In sports, it’s often said “the best defense is a good offense.”
This is true, too, when it comes to tackling media interviews, especially the tough ones.
So when an issue (such as a product recall, a strike, a plant closing or a layoff) arises for your organization and you’re faced with media interviews, here’s a play-by-play on how best to handle things:
- First, if there is some human impact (and there usually is), try to genuinely, honestly and briefly express your concern and empathy for those affected. Then, focus on what you are doing to offer those impacted some assistance or what you’re doing to prevent this situation from reoccurring.

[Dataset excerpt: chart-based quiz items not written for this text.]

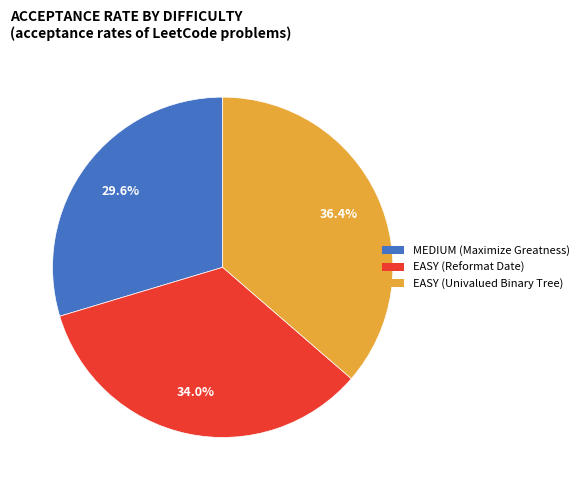

Do MEDIUM (Maximize Greatness) and EASY (Reformat Date) together represent more than half of the pie?

Yes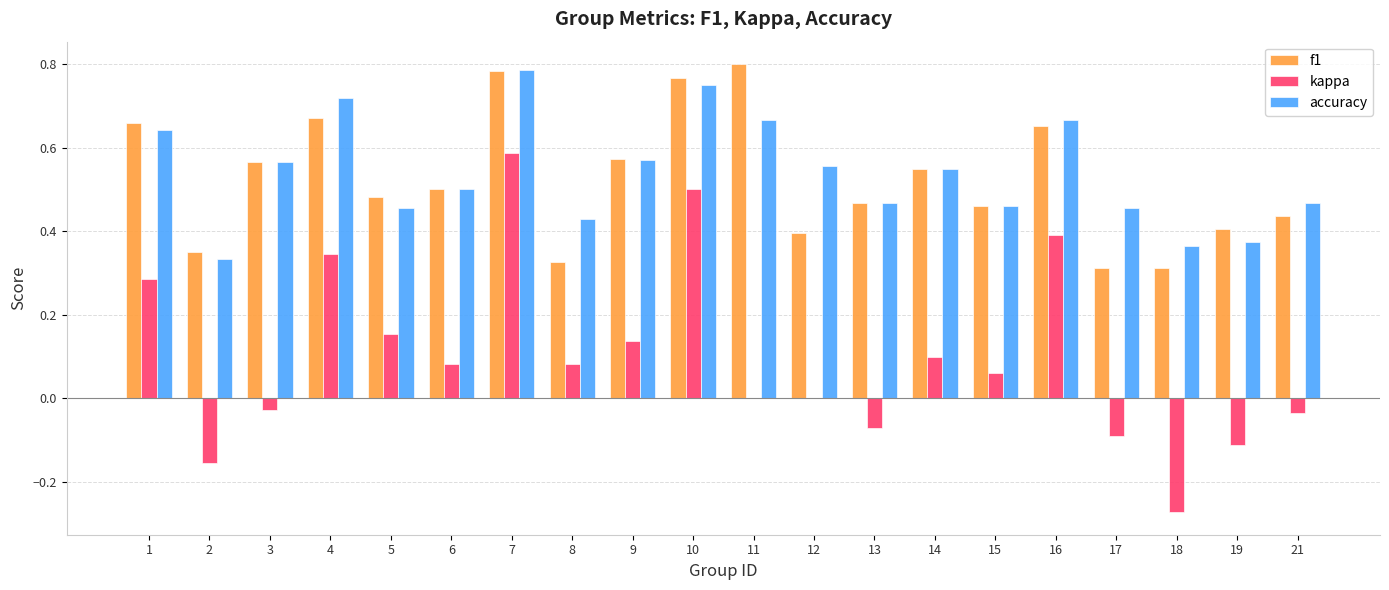

Is it true that f1 equals 0.8 at 11?

True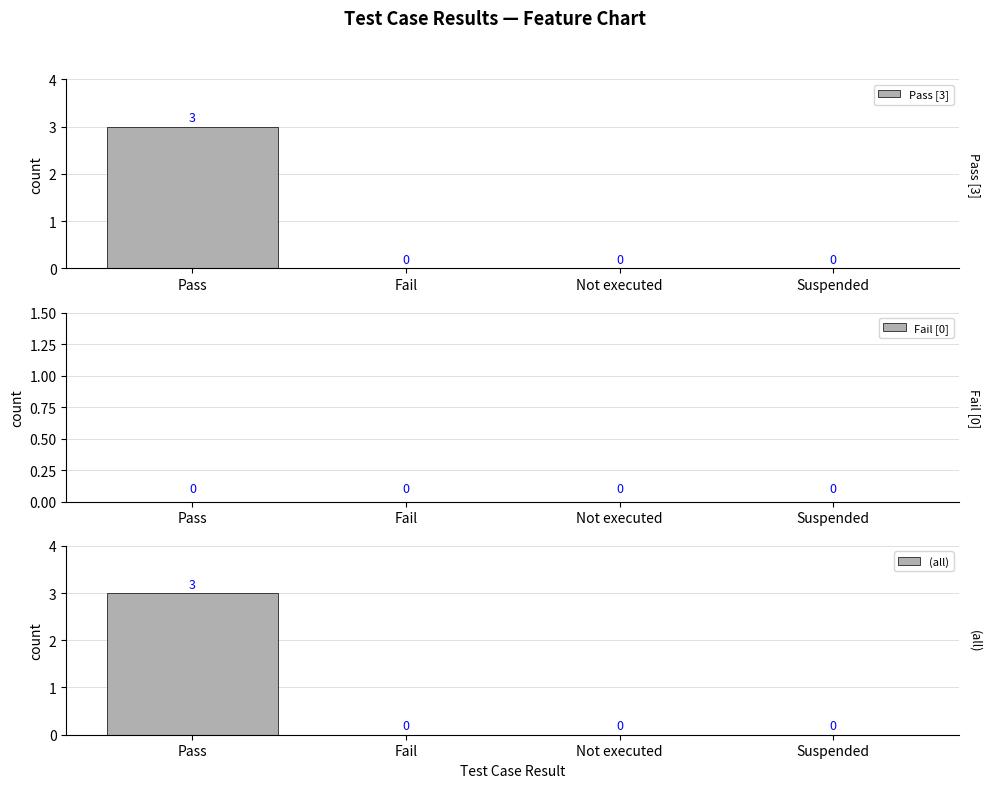

Between Suspended and Pass, which is larger?

Pass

- Go into the interview knowing what three to four key messages you want to deliver and make sure they are pro-active, positive and pertinent.

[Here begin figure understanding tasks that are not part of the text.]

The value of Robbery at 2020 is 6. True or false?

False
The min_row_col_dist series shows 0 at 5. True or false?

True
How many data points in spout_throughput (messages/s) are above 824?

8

- Keep your cool. Even if you feel you have the right to lose your temper or get defensive, don’t. Be calm, be diplomatic and show your genuine concern and compassion.
- Prepare for the worst. Think about the most negative questions a reporter can ask, then practice answering those questions.

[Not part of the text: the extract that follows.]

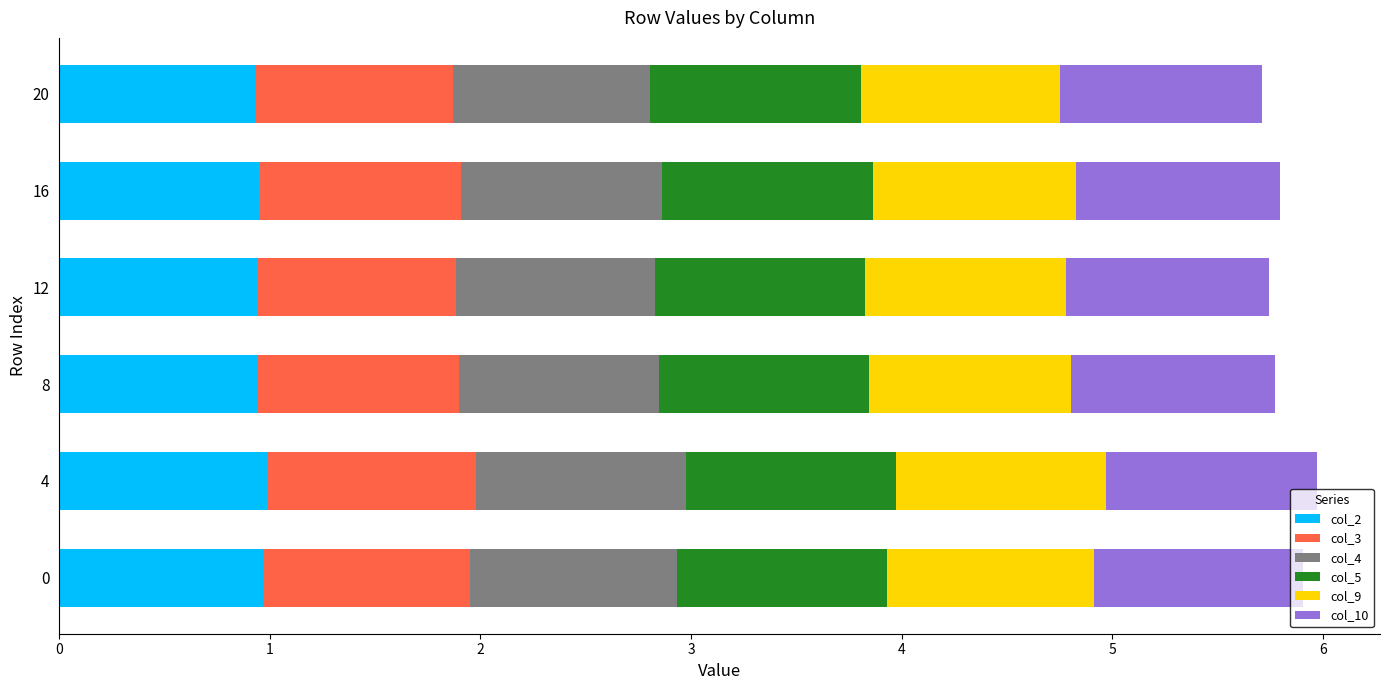

What is the total value across all series at 4?

6.0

- Tackle any negative questions carefully – rather than ignore them or become flustered by them – using the following approach:
- First, acknowledge the question – without repeating any inflammatory or loaded words.
- Second, use a bridge to one of your key messages. For example:
- “However …”
- “The real issue is …”
- “Another way to look at it is …”
- “Let me put that in perspective …”
- “Actually, our research shows …”
- “What many of our customers find …”
- “There’s something else to consider …”
- “It’s important to focus on …”
- Then state one of your key pro-active, positive messages.
If you’re prepared, you can make your next tough interview a win-win for all involved.
One final play: No matter how tempted you are, never say “no comment.” To a reporter, “no comment” can be considered an admission of guilt. You can almost always say something, which in these situations is better than saying nothing at all.
What are the best substitutes for “no comment” that you’ve heard or used?